- **Work order 1**
In the Howard family writings, what reason does the fall passage give for someone being unaware that Summer had become so far removed?

- **Passage for review**
● ● ●
Bill and Fannie Lee Howard

Billy and Margaret Howard
Jim and Nellie Howard Tiller
Sam and Lee Howard Tiller
Kevin and Sarah Howard Ade
Larkin Ade McMillan, Lee Ade Stout, Mary Howard Ade
Barrett and Charlie Stout
Sarah Mitchell, Taylor and William McMillan



As so it Began


As so it began, following Aunt Nellie’s historical account of the origin of our spot on Boggy Branch, the Howard family started writing their pages , collectively and individually of the times on Boggy Branch and the surrounding area. Families grew. The fourth generation became part of the landscape and making their foot prints known.  Time passed, and the fifth generation is now doing the same.

Dreams continue to be dreamed. Memories continue to be made. Traditions find their rightful place and new creations weave their way into the tapestry of the family portrait.

Shall that our family portrait always hang over our spot on Boggy Branch, steady and sure, unwavering and committed and being an eternal pathway to the future  and a foreshadowing for generations to come.

Sarah Howard Ade

The Messenger of Fall

The Messenger of Fall

Sarah Howard Ade

     For many years during the days of early September, from the banks of the Bon Secour River, I would detect the first signs of a waning Summer bowing its way to Fall.  It was this time of year when the desiccated, thirsty surroundings would silently slip past that first September weekend, and if one was not aware of this time, one would find themselves well into the new season, and therefore unaware of Summer becoming so far removed.
● ● ●
- **Work order 2**
Render the lines of the listing as a Markdown table with the columns Nr and Line, omitting blank lines. Begin at the line that contains "HC-G Iwakura" and continue through the end of the listing.

(Extracted page text data)
● ● ●
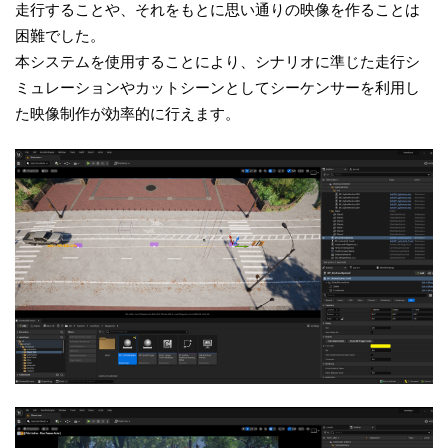
走行することや、それをもとに思い通りの映像を作ることは
困難でした。
本システムを使用することにより、シナリオに準じた走行シ
ミュレーションやカットシーンとしてシーケンサーを利用し
た映像制作が効率的に行えます。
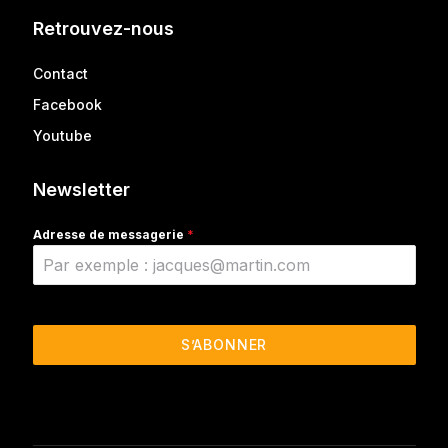
Retrouvez-nous
Contact
Facebook
Youtube
Newsletter
Adresse de messagerie
*
S’ABONNER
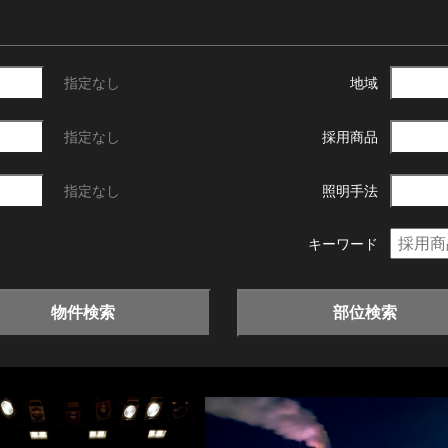
指定なし
地域
指定なし
採用商品
指定なし
照明手法
キーワード
物件検索
部位検索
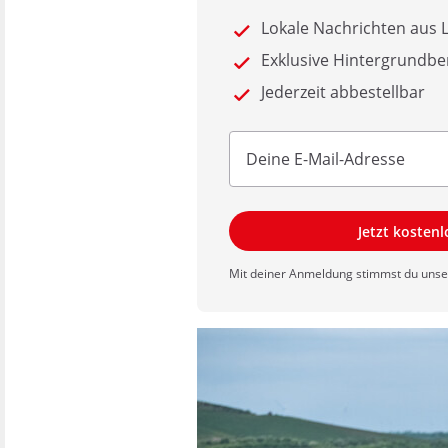
Lokale Nachrichten aus
Exklusive Hintergrundbe
Jederzeit abbestellbar
Jetzt kosten
Mit deiner Anmeldung stimmst du uns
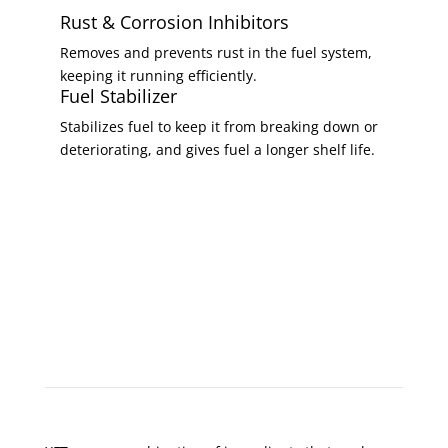
Rust & Corrosion Inhibitors
Removes and prevents rust in the fuel system,
keeping it running efficiently.
Fuel Stabilizer
Stabilizes fuel to keep it from breaking down or
deteriorating, and gives fuel a longer shelf life.
XFT Prolongs Engine Life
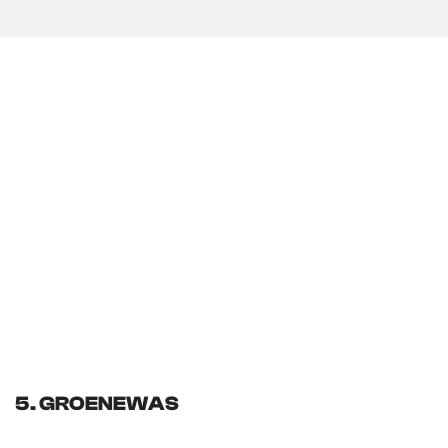
5. GROENEWAS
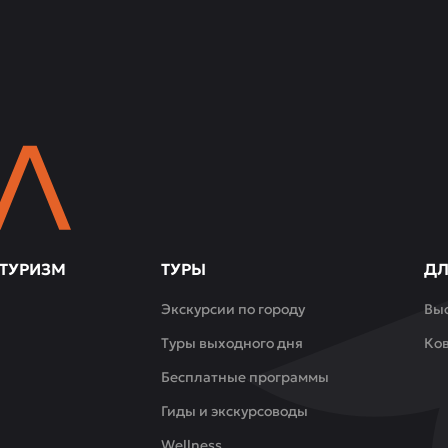
ТУРИЗМ
ТУРЫ
ДЛ
Экскурсии по городу
Вы
Туры выходного дня
Ко
Бесплатные программы
Гиды и экскурсоводы
Wellness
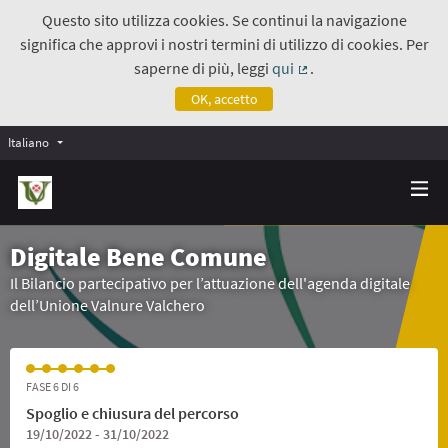
Questo sito utilizza cookies. Se continui la navigazione
significa che approvi i nostri termini di utilizzo di cookies. Per
saperne di più, leggi
qui
.
(Collegamento estern
OK, accetto
Italiano
Digitale Bene Comune
Il Bilancio partecipativo per l’attuazione dell'agenda digitale
dell’Unione Valnure Valchero
FASE 6 DI 6
Spoglio e chiusura del percorso
19/10/2022 - 31/10/2022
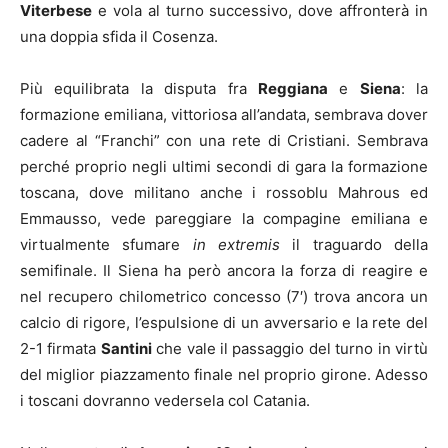
Viterbese
e vola al turno successivo, dove affronterà in
una doppia sfida il Cosenza.
Più equilibrata la disputa fra
Reggiana
e
Siena
: la
formazione emiliana, vittoriosa all’andata, sembrava dover
cadere al “Franchi” con una rete di Cristiani. Sembrava
perché proprio negli ultimi secondi di gara la formazione
toscana, dove militano anche i rossoblu Mahrous ed
Emmausso, vede pareggiare la compagine emiliana e
virtualmente sfumare
in extremis
il traguardo della
semifinale. Il Siena ha però ancora la forza di reagire e
nel recupero chilometrico concesso (7′) trova ancora un
calcio di rigore, l’espulsione di un avversario e la rete del
2-1 firmata
Santini
che vale il passaggio del turno in virtù
del miglior piazzamento finale nel proprio girone. Adesso
i toscani dovranno vedersela col Catania.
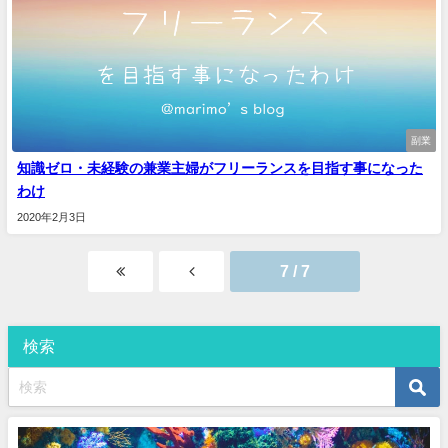
副業
知識ゼロ・未経験の兼業主婦がフリーランスを目指す事になった
わけ
2020年2月3日
7 / 7
検索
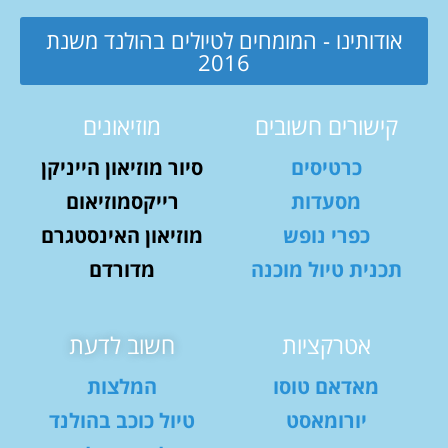
אודותינו - המומחים לטיולים בהולנד משנת
2016
קישורים חשובים
מוזיאונים
כרטיסים
סיור מוזיאון הייניקן
מסעדות
רייקסמוזיאום
כפרי נופש
מוזיאון האינסטגרם
תכנית טיול מוכנה
מדורדם
אטרקציות
חשוב לדעת
מאדאם טוסו
המלצות
יורומאסט
טיול כוכב בהולנד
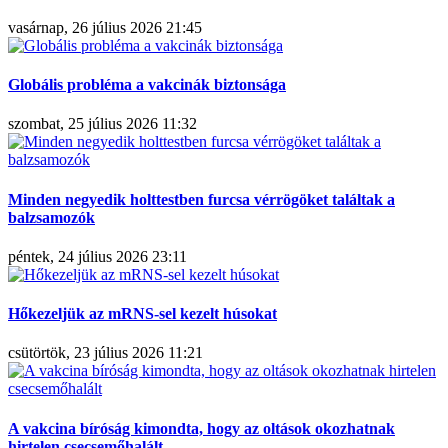
vasárnap, 26 július 2026 21:45
Globális probléma a vakcinák biztonsága
szombat, 25 július 2026 11:32
Minden negyedik holttestben furcsa vérrögöket találtak a
balzsamozók
péntek, 24 július 2026 23:11
Hőkezeljük az mRNS-sel kezelt húsokat
csütörtök, 23 július 2026 11:21
A vakcina bíróság kimondta, hogy az oltások okozhatnak
hirtelen csecsemőhalált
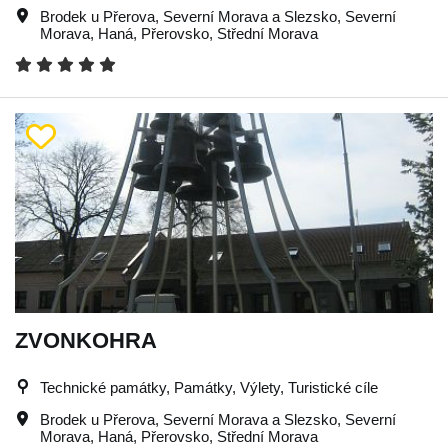
Brodek u Přerova
,
Severní Morava a Slezsko
,
Severní
Morava
,
Haná
,
Přerovsko
,
Střední Morava
ZVONKOHRA
Technické památky, Památky, Výlety, Turistické cíle
Brodek u Přerova
,
Severní Morava a Slezsko
,
Severní
Morava
,
Haná
,
Přerovsko
,
Střední Morava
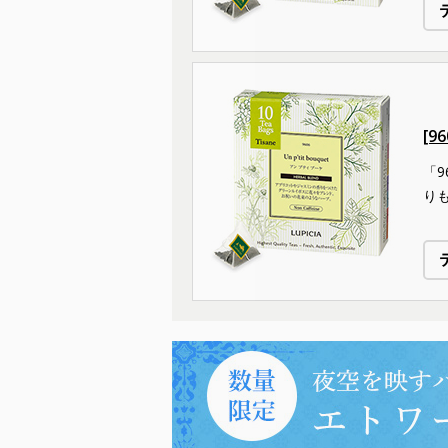
[9
「
り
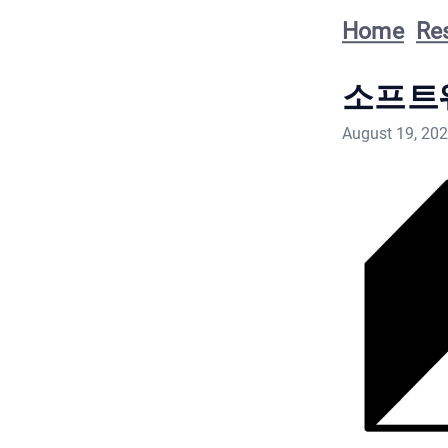
Home
Re
소프트
August 19, 20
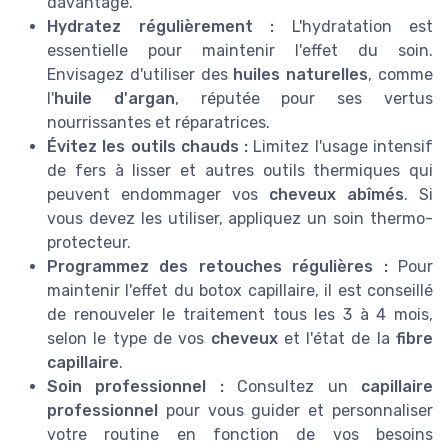
davantage.
Hydratez régulièrement :
L'hydratation est
essentielle pour maintenir l'effet du soin.
Envisagez d'utiliser des
huiles naturelles
, comme
l'
huile d'argan
, réputée pour ses vertus
nourrissantes et réparatrices.
Évitez les outils chauds :
Limitez l'usage intensif
de fers à lisser et autres outils thermiques qui
peuvent endommager vos
cheveux abîmés
. Si
vous devez les utiliser, appliquez un soin thermo-
protecteur.
Programmez des retouches régulières :
Pour
maintenir l'effet du botox capillaire, il est conseillé
de renouveler le traitement tous les 3 à 4 mois,
selon le type de vos
cheveux
et l'état de la
fibre
capillaire
.
Soin professionnel :
Consultez un
capillaire
professionnel
pour vous guider et personnaliser
votre routine en fonction de vos besoins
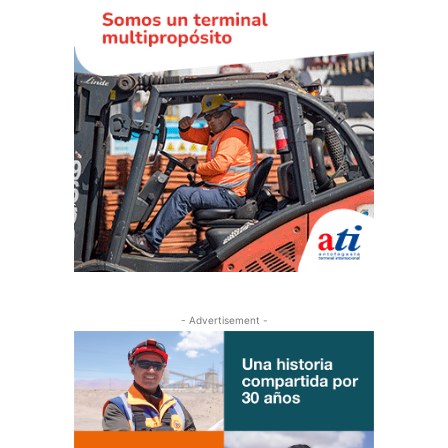
- Advertisement -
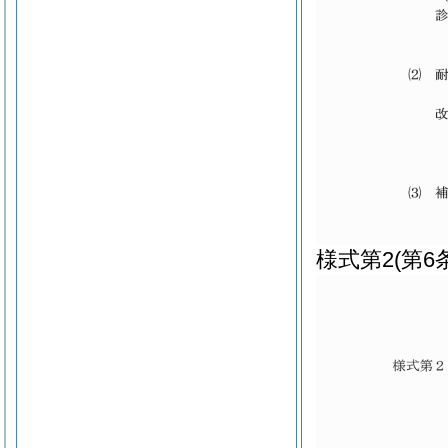
様式第2
(第6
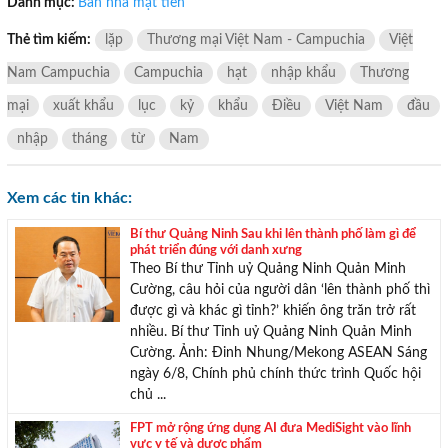
Danh mục:
Bán nhà mặt tiền
Thẻ tìm kiếm:
lặp
Thương mại Việt Nam - Campuchia
Việt
Nam Campuchia
Campuchia
hạt
nhập khẩu
Thương
mại
xuất khẩu
lục
kỷ
khẩu
Điều
Việt Nam
đầu
nhập
tháng
từ
Nam
Xem các tin khác:
Bí thư Quảng Ninh Sau khi lên thành phố làm gì để
phát triển đúng với danh xưng
Theo Bí thư Tỉnh uỷ Quảng Ninh Quản Minh
Cường, câu hỏi của người dân ‘lên thành phố thì
được gì và khác gì tỉnh?’ khiến ông trăn trở rất
nhiều. Bí thư Tỉnh uỷ Quảng Ninh Quản Minh
Cường. Ảnh: Đinh Nhung/Mekong ASEAN Sáng
ngày 6/8, Chính phủ chính thức trình Quốc hội
chủ ...
FPT mở rộng ứng dụng AI đưa MediSight vào lĩnh
vực y tế và dược phẩm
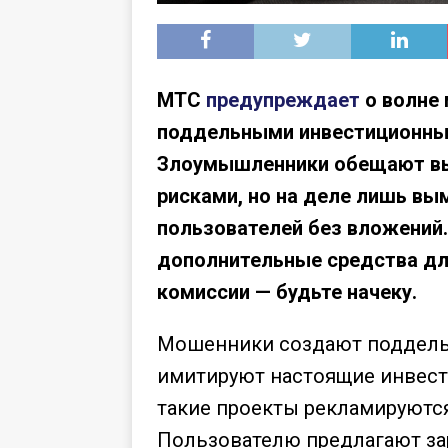
МТС
предупреждает
о волне 
поддельными инвестиционны
Злоумышленники обещают вы
рисками, но на деле лишь вы
пользователей без вложений.
дополнительные средства дл
комиссии — будьте начеку.
Мошенники создают поддель
имитируют настоящие инвес
такие проекты рекламируютс
Пользователю предлагают зар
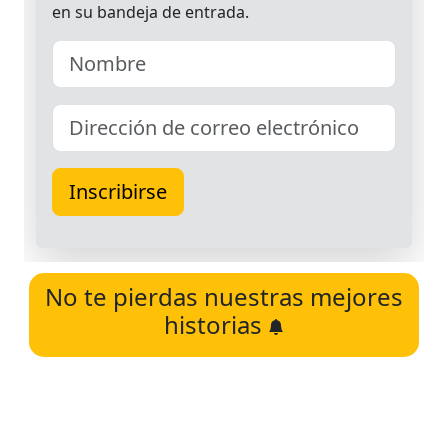
No te pierdas nuestras mejores
historias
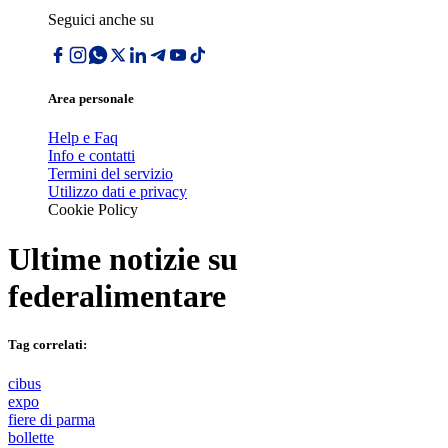
Seguici anche su
Area personale
Help e Faq
Info e contatti
Termini del servizio
Utilizzo dati e privacy
Cookie Policy
Ultime notizie su
federalimentare
Tag correlati:
cibus
expo
fiere di parma
bollette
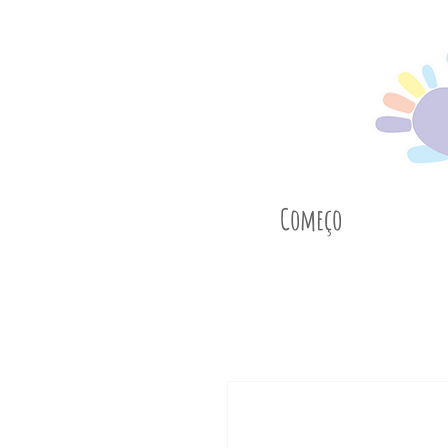
Começo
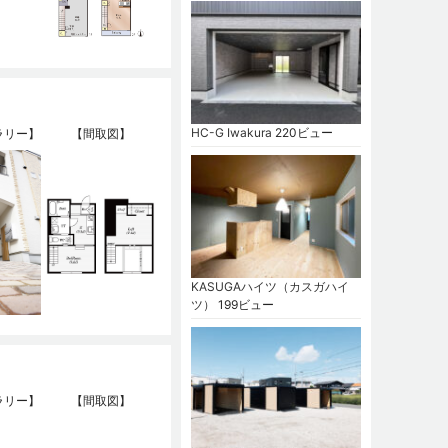
HC-G Iwakura
220ビュー
ラリー】
【間取図】
KASUGAハイツ（カスガハイ
ツ）
199ビュー
ラリー】
【間取図】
● ● ●
- **Result 1**
The person was not aware of the time when the dry, thirsty surroundings silently slipped past the first September weekend. As a result, they would find themselves well into the new season without noticing how far removed Summer had become.

- **Result 2**
| Nr | Line |
|---|---|
| 1 | HC-G Iwakura |
| 2 | 220ビュー |
| 3 | ラリー】 |
| 4 | 【間取図】 |
| 5 | KASUGAハイツ（カスガハイ |
| 6 | ツ） |
| 7 | 199ビュー |
| 8 | ラリー】 |
| 9 | 【間取図】 |